Which lines in the data below contain the string "Extension"? Pull out each of them, counting only matches with the same capitalization.

Start of Block

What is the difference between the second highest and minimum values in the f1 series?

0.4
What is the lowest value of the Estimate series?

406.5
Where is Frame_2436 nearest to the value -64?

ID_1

End of Block
Start of Block

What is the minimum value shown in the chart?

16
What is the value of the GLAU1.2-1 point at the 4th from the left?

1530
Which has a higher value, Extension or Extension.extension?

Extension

End of Block
Start of Block

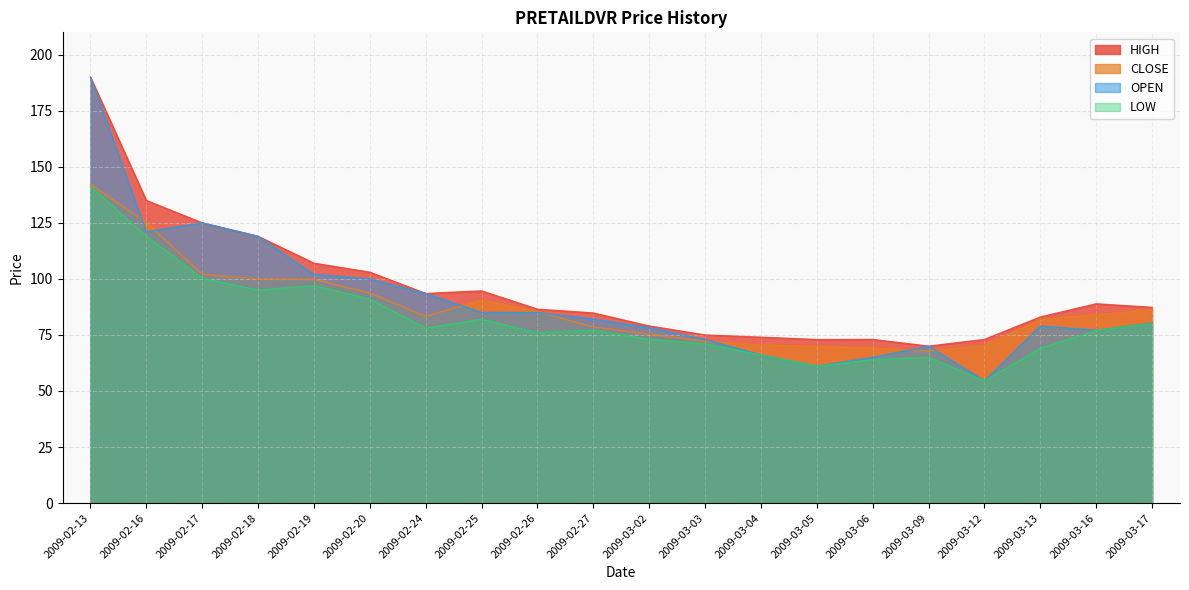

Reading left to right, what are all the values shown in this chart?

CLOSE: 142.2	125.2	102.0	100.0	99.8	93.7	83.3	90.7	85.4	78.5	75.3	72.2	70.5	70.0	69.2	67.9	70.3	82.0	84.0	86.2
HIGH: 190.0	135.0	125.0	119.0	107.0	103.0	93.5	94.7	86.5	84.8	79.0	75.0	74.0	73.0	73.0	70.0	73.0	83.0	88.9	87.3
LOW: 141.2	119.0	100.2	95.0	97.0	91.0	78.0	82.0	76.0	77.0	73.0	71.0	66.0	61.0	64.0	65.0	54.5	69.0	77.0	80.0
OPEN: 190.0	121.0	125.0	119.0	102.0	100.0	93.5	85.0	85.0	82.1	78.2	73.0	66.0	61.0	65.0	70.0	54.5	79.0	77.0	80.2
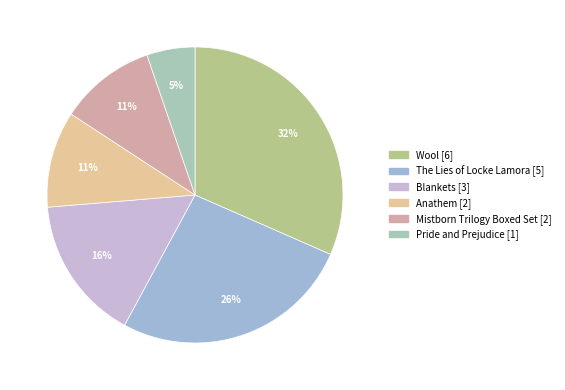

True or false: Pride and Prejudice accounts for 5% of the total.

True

End of Block

THE ANSWER:
Which has a higher value, Extension or Extension.extension?
Extension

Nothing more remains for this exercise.